[Nine-parameter box outputs]
+ + + + +

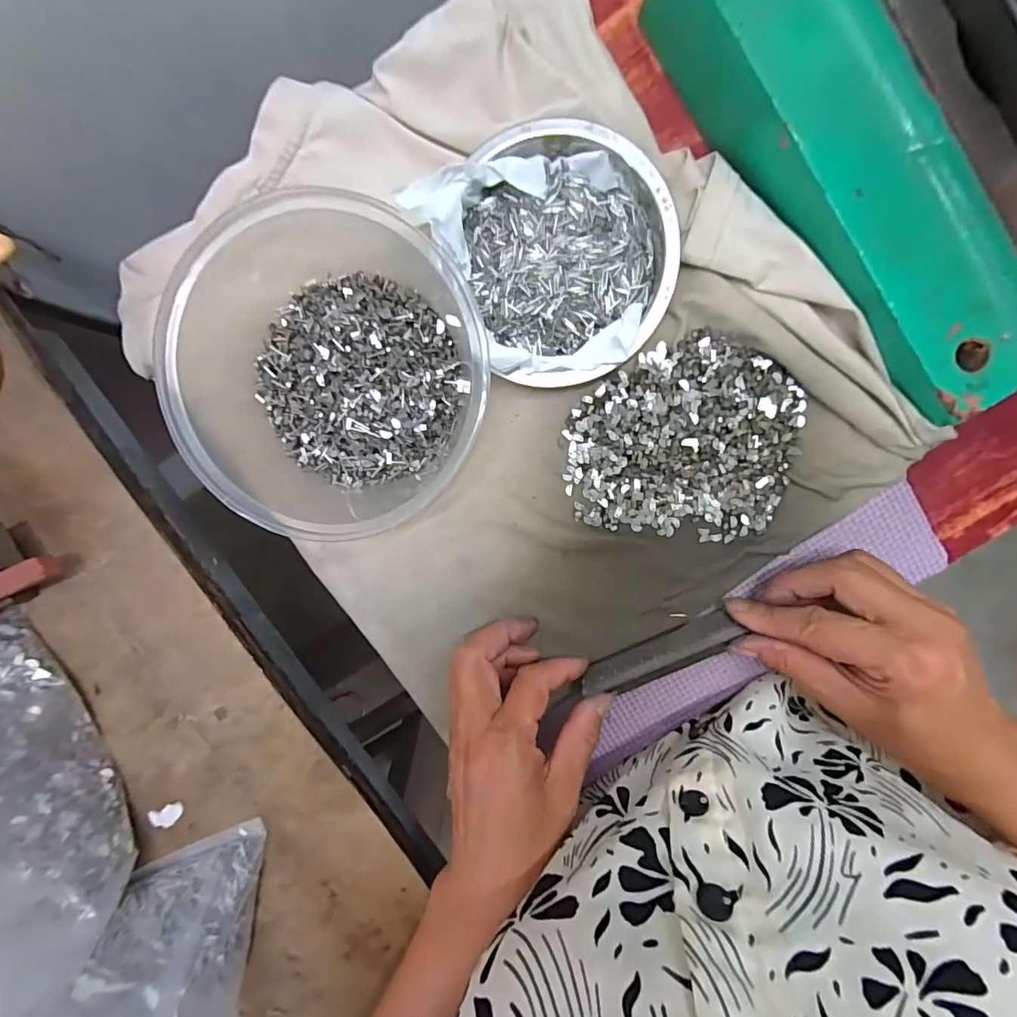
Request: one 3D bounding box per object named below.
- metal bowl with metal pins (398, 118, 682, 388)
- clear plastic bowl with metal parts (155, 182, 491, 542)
[{"bbox_3d":[0.027,-0.127,0.248,0.108,0.039,0.119,-27,95,5],"label":"metal bowl with metal pins"},{"bbox_3d":[-0.077,-0.063,0.234,0.134,0.062,0.142,0,97,2],"label":"clear plastic bowl with metal parts"}]

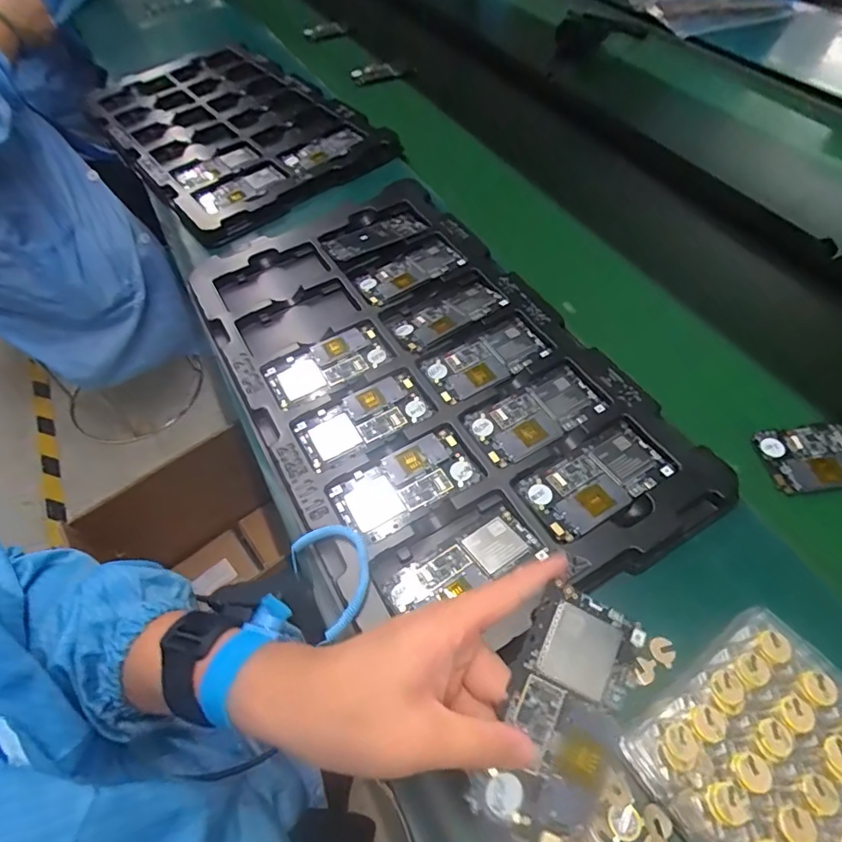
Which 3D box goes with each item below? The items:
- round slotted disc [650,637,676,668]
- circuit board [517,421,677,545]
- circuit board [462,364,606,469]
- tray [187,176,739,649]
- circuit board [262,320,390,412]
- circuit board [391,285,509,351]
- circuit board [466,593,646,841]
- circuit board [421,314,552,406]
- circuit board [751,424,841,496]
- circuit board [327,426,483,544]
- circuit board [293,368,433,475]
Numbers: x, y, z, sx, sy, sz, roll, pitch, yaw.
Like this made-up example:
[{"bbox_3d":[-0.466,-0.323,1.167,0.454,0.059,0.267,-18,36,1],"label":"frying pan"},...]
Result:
[{"bbox_3d":[0.178,0.168,0.382,0.018,0.004,0.018,-2,55,3],"label":"round slotted disc"},{"bbox_3d":[0.151,0.050,0.448,0.123,0.009,0.065,-28,59,-16],"label":"circuit board"},{"bbox_3d":[0.108,-0.006,0.494,0.121,0.008,0.066,-26,59,-14],"label":"circuit board"},{"bbox_3d":[-0.010,-0.061,0.536,0.314,0.023,0.536,-27,58,-14],"label":"tray"},{"bbox_3d":[-0.098,-0.060,0.551,0.125,0.007,0.063,-28,59,-15],"label":"circuit board"},{"bbox_3d":[0.030,-0.117,0.572,0.118,0.011,0.049,-24,58,-13],"label":"circuit board"},{"bbox_3d":[0.080,0.161,0.287,0.067,0.005,0.120,29,72,1],"label":"circuit board"},{"bbox_3d":[0.066,-0.063,0.537,0.119,0.007,0.062,-26,59,-14],"label":"circuit board"},{"bbox_3d":[0.368,0.030,0.465,0.117,0.011,0.063,-9,60,9],"label":"circuit board"},{"bbox_3d":[-0.013,0.055,0.464,0.125,0.005,0.065,-28,59,-15],"label":"circuit board"},{"bbox_3d":[-0.055,-0.002,0.507,0.125,0.007,0.066,-26,59,-14],"label":"circuit board"}]

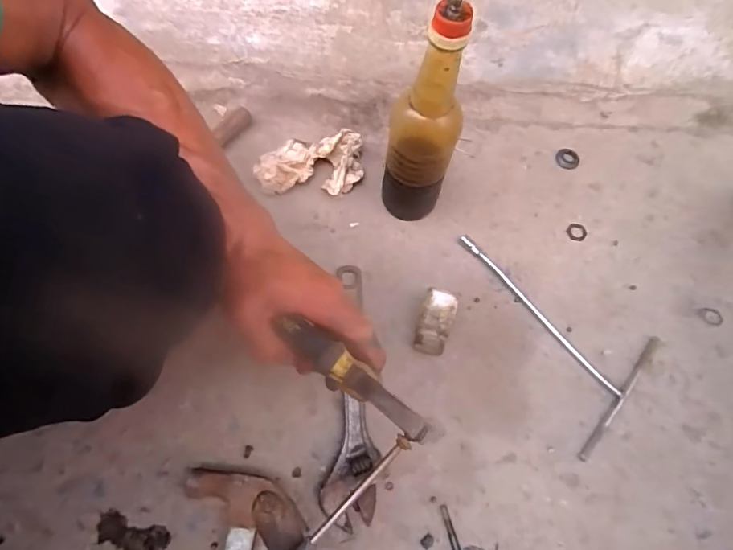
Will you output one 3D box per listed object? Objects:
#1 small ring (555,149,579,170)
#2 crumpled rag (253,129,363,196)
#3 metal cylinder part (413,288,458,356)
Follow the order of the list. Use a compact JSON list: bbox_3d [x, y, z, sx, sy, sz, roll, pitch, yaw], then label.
[{"bbox_3d":[0.291,-0.168,0.655,0.033,0.004,0.033,1,69,-2],"label":"small ring"},{"bbox_3d":[-0.078,-0.149,0.618,0.144,0.037,0.090,-5,69,-4],"label":"crumpled rag"},{"bbox_3d":[0.079,0.057,0.539,0.039,0.043,0.069,18,69,5],"label":"metal cylinder part"}]

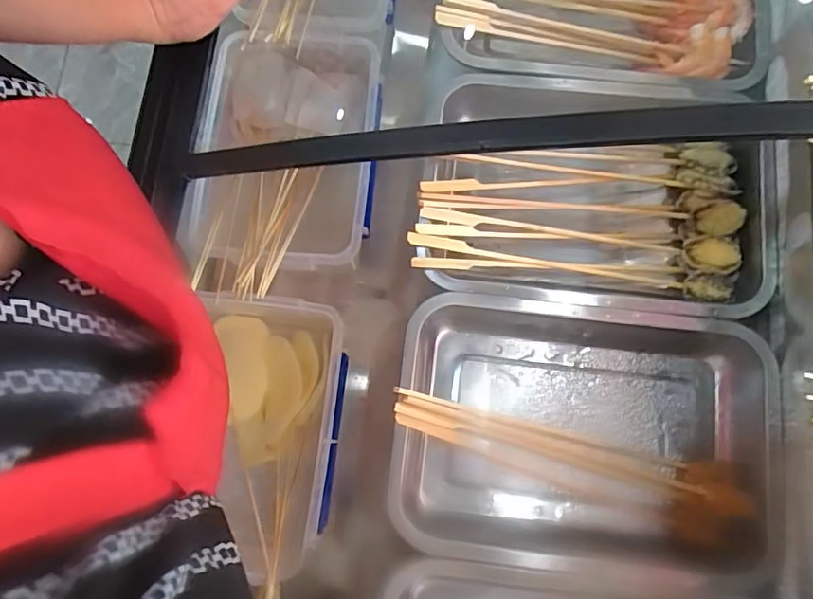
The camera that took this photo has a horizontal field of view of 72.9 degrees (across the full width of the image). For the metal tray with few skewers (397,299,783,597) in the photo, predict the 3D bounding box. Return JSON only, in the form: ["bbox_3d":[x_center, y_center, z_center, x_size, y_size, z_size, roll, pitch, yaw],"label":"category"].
[{"bbox_3d":[0.149,0.122,0.483,0.314,0.061,0.223,6,79,2],"label":"metal tray with few skewers"}]

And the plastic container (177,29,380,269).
[{"bbox_3d":[-0.124,-0.156,0.599,0.179,0.081,0.297,3,78,1],"label":"plastic container"}]

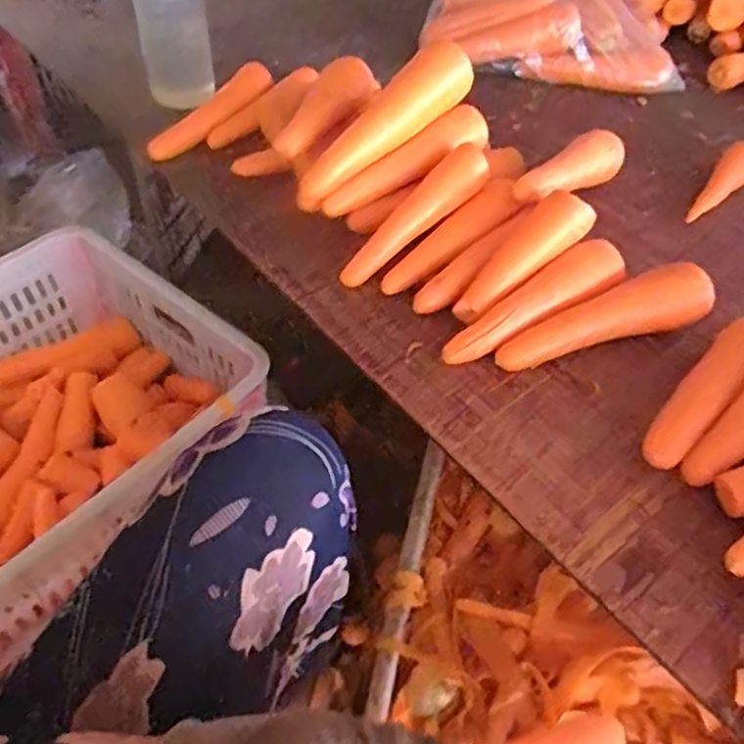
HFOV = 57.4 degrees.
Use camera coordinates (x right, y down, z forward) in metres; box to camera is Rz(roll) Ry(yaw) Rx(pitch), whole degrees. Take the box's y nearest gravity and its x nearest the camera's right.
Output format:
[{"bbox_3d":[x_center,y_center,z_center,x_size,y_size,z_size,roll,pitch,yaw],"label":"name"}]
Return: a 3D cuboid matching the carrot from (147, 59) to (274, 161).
[{"bbox_3d":[-0.188,-0.305,0.802,0.027,0.032,0.185,36,70,26],"label":"carrot"}]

+ + + + +

● **Problem requirements**:
Only a number is wanted here: how many lines of the records above hold the word "object".

● **Solution for this problem**:
2